• [Directions] Transcribe the data in full and exactly, omitting any pictures.

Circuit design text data
= = =
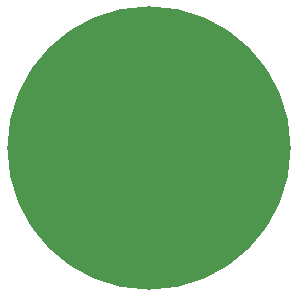
<source format=gbp>
G04 #@! TF.GenerationSoftware,KiCad,Pcbnew,5.1.9+dfsg1-1*
G04 #@! TF.CreationDate,2023-03-08T14:36:01+09:00*
G04 #@! TF.ProjectId,top,746f702e-6b69-4636-9164-5f7063625858,rev?*
G04 #@! TF.SameCoordinates,Original*
G04 #@! TF.FileFunction,Paste,Bot*
G04 #@! TF.FilePolarity,Positive*
%FSLAX46Y46*%
G04 Gerber Fmt 4.6, Leading zero omitted, Abs format (unit mm)*
G04 Created by KiCad (PCBNEW 5.1.9+dfsg1-1) date 2023-03-08 14:36:01*
%MOMM*%
%LPD*%
G01*
G04 APERTURE LIST*
%ADD10C,24.000000*%
G04 APERTURE END LIST*
D10*
X175000000Y-110000000D03*
M02*

</source>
= = =
• [Task solution]
<source format=gbp>
G04 #@! TF.GenerationSoftware,KiCad,Pcbnew,5.1.9+dfsg1-1*
G04 #@! TF.CreationDate,2023-03-08T14:36:01+09:00*
G04 #@! TF.ProjectId,top,746f702e-6b69-4636-9164-5f7063625858,rev?*
G04 #@! TF.SameCoordinates,Original*
G04 #@! TF.FileFunction,Paste,Bot*
G04 #@! TF.FilePolarity,Positive*
%FSLAX46Y46*%
G04 Gerber Fmt 4.6, Leading zero omitted, Abs format (unit mm)*
G04 Created by KiCad (PCBNEW 5.1.9+dfsg1-1) date 2023-03-08 14:36:01*
%MOMM*%
%LPD*%
G01*
G04 APERTURE LIST*
%ADD10C,24.000000*%
G04 APERTURE END LIST*
D10*
X175000000Y-110000000D03*
M02*

</source>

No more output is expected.